Task: Look through the entries for the string "drawer" and copy every line where it shows up.

[Saved entries]
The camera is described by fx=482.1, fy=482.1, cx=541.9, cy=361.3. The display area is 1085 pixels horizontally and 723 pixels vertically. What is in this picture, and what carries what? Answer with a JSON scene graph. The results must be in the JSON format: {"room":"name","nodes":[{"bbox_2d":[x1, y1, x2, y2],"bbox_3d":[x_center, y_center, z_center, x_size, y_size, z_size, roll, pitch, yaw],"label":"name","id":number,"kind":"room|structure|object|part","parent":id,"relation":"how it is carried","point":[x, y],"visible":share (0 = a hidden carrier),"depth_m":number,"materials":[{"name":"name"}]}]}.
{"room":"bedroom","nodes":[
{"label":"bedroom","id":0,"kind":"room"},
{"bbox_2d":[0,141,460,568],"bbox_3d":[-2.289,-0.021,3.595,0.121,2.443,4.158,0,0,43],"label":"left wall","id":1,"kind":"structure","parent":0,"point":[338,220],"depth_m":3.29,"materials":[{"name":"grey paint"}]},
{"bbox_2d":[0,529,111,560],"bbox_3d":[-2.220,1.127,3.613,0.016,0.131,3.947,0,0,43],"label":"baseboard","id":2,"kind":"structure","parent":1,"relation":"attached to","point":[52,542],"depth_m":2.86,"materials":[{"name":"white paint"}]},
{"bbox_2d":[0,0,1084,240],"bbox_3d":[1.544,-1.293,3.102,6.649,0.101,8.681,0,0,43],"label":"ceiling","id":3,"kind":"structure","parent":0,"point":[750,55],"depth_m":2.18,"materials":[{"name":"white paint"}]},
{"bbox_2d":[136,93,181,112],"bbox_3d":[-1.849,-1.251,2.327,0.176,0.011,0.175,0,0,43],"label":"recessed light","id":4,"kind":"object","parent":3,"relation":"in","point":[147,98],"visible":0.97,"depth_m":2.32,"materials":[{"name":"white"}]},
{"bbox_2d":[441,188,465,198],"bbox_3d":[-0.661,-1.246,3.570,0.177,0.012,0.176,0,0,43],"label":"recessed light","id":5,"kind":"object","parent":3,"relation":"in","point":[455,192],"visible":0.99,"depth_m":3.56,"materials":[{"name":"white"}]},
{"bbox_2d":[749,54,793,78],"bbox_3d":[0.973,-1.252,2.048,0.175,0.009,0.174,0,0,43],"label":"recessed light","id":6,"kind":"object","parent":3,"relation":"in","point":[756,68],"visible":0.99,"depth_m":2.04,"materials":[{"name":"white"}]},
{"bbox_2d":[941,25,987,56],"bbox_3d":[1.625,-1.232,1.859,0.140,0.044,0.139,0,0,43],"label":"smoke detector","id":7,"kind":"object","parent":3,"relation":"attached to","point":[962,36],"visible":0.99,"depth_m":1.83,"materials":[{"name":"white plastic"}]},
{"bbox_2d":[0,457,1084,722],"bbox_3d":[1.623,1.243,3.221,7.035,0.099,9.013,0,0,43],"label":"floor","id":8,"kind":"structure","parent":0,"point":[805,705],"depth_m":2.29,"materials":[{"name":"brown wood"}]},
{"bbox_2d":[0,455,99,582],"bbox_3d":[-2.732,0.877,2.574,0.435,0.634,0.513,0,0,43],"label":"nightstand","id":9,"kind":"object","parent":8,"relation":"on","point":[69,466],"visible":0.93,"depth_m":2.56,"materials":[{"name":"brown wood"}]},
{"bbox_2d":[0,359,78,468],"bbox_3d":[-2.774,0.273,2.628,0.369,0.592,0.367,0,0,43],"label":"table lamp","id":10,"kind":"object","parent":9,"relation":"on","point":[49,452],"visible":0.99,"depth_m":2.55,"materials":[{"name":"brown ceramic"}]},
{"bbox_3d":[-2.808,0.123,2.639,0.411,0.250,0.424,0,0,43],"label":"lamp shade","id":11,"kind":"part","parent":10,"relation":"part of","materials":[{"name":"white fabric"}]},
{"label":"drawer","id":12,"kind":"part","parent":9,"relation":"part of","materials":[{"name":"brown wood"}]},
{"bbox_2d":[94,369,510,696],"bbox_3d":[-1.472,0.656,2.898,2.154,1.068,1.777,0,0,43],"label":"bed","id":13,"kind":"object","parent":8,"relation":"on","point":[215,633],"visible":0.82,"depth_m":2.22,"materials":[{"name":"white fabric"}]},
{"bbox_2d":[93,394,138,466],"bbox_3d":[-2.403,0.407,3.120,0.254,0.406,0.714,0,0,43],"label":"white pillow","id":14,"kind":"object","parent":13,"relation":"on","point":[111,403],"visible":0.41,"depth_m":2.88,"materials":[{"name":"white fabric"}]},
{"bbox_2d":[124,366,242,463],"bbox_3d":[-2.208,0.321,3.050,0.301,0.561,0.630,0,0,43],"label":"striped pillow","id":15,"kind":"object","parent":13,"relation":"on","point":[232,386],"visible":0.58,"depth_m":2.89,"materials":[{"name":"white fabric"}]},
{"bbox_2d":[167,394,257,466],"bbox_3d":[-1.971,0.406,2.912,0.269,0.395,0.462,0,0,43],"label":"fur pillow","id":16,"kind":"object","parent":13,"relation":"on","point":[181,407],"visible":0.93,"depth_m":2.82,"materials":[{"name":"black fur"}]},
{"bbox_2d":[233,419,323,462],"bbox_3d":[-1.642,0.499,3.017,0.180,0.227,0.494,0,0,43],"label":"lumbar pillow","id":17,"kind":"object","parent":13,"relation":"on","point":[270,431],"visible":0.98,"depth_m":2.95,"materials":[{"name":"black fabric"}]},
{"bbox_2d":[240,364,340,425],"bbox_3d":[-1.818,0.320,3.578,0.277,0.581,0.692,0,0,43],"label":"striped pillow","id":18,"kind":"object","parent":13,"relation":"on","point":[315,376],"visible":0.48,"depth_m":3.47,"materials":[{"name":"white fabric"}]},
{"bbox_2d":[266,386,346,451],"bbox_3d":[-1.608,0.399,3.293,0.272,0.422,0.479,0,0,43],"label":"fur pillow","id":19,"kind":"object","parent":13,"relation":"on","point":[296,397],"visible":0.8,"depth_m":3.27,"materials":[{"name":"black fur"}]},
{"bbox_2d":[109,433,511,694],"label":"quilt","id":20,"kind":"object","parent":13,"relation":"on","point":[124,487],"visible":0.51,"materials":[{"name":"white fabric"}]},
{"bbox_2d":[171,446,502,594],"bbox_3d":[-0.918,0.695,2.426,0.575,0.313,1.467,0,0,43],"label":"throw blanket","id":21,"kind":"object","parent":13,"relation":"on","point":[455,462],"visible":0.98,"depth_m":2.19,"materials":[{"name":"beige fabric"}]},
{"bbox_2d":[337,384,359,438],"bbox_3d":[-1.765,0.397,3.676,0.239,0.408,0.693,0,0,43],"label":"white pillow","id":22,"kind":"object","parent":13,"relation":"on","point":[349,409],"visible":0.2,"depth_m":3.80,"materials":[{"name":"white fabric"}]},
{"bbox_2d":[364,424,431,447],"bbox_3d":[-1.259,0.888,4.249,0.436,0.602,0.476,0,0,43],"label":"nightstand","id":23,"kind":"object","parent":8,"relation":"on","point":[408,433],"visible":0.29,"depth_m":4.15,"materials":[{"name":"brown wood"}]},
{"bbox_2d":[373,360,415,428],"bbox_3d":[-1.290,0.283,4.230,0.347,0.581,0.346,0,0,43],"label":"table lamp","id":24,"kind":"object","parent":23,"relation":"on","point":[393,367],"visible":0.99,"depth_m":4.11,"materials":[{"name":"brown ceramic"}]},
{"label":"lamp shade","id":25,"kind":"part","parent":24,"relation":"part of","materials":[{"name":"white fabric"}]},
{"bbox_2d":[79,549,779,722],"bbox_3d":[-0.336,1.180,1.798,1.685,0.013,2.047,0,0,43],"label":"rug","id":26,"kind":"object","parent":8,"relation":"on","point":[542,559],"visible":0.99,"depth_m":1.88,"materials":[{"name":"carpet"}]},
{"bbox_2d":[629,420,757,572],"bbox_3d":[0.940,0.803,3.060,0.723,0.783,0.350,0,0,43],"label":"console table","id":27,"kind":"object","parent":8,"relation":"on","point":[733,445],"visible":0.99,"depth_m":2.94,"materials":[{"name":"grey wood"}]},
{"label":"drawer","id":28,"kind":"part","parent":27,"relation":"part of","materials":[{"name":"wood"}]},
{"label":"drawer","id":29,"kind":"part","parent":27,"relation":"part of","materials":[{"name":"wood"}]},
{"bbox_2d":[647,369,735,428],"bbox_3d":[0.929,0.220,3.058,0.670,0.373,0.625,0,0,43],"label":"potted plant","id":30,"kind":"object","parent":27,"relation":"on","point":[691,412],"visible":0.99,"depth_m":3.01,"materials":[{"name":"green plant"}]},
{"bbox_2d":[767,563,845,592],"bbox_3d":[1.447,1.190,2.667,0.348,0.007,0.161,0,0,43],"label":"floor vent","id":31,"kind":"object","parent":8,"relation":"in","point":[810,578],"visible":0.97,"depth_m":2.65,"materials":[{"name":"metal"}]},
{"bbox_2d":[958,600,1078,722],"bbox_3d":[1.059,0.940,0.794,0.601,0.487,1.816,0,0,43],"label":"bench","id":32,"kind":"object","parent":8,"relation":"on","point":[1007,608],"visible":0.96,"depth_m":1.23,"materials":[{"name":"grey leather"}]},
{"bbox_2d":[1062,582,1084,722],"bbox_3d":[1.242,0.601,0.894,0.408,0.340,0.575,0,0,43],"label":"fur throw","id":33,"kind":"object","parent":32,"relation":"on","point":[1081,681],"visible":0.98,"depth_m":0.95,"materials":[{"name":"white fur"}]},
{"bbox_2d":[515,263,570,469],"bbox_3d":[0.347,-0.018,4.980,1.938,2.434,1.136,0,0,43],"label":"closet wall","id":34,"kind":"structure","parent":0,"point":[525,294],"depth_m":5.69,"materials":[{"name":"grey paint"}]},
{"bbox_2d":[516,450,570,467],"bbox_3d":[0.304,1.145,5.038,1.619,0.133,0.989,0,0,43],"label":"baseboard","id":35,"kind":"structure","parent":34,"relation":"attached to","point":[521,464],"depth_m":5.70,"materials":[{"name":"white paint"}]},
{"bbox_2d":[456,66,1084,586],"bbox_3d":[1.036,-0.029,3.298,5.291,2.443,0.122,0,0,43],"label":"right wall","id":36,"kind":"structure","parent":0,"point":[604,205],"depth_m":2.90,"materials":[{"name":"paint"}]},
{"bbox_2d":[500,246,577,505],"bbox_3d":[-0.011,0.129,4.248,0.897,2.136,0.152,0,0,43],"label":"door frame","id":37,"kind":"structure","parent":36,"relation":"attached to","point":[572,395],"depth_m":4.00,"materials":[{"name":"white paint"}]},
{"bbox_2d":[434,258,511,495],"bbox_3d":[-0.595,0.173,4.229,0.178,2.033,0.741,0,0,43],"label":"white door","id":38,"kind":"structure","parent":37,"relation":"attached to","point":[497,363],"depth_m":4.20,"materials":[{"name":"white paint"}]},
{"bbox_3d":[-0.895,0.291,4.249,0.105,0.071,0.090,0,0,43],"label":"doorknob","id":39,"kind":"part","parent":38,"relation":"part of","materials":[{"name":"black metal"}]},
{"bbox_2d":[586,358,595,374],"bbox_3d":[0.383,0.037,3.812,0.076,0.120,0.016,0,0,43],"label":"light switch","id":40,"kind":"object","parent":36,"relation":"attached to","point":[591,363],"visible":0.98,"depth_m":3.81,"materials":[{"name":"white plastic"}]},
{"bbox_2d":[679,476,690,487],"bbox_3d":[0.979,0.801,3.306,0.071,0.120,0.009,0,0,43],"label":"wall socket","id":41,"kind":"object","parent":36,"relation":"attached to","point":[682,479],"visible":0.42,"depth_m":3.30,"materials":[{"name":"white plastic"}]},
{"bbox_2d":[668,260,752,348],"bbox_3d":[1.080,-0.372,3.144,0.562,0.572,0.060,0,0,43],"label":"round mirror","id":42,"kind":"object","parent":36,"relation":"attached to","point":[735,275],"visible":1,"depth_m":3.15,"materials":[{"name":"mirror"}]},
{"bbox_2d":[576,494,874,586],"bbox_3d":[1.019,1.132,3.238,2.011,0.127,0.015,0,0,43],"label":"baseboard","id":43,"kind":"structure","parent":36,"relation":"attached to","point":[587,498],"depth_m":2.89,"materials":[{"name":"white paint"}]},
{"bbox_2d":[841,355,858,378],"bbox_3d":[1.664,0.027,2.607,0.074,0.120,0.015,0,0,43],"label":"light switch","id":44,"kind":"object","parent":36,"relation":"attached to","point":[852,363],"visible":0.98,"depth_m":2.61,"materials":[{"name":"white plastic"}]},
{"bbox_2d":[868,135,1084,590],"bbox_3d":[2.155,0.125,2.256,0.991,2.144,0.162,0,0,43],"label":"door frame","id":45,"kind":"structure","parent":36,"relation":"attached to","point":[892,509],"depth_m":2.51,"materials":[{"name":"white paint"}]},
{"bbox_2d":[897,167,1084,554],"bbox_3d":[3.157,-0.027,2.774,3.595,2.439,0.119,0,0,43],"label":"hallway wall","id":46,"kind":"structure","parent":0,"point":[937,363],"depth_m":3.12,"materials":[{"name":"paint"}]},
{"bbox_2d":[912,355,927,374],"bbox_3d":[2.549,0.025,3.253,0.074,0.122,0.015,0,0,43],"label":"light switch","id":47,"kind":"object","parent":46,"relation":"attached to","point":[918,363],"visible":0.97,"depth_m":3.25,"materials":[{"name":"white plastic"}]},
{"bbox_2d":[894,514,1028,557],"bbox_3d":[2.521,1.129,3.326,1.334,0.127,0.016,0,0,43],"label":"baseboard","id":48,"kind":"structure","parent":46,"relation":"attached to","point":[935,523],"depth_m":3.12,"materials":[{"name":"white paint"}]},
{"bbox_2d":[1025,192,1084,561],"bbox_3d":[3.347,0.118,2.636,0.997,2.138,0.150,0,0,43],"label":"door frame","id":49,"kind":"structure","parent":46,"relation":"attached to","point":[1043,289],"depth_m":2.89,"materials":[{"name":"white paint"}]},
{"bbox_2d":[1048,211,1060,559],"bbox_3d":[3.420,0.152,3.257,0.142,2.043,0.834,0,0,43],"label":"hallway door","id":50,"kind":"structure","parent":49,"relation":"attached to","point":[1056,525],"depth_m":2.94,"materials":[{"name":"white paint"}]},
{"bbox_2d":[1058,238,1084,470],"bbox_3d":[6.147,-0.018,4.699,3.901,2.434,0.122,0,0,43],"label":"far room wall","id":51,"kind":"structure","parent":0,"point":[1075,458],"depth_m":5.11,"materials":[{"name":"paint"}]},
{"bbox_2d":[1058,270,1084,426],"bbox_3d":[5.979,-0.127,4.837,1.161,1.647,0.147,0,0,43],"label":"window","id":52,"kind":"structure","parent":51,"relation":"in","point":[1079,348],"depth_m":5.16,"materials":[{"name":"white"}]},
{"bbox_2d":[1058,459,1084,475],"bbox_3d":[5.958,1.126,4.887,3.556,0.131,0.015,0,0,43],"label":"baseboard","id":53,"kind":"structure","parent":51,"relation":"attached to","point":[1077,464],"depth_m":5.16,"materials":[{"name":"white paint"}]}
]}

Problem solution:
{"label":"drawer","id":12,"kind":"part","parent":9,"relation":"part of","materials":[{"name":"brown wood"}]},
{"label":"drawer","id":28,"kind":"part","parent":27,"relation":"part of","materials":[{"name":"wood"}]},
{"label":"drawer","id":29,"kind":"part","parent":27,"relation":"part of","materials":[{"name":"wood"}]},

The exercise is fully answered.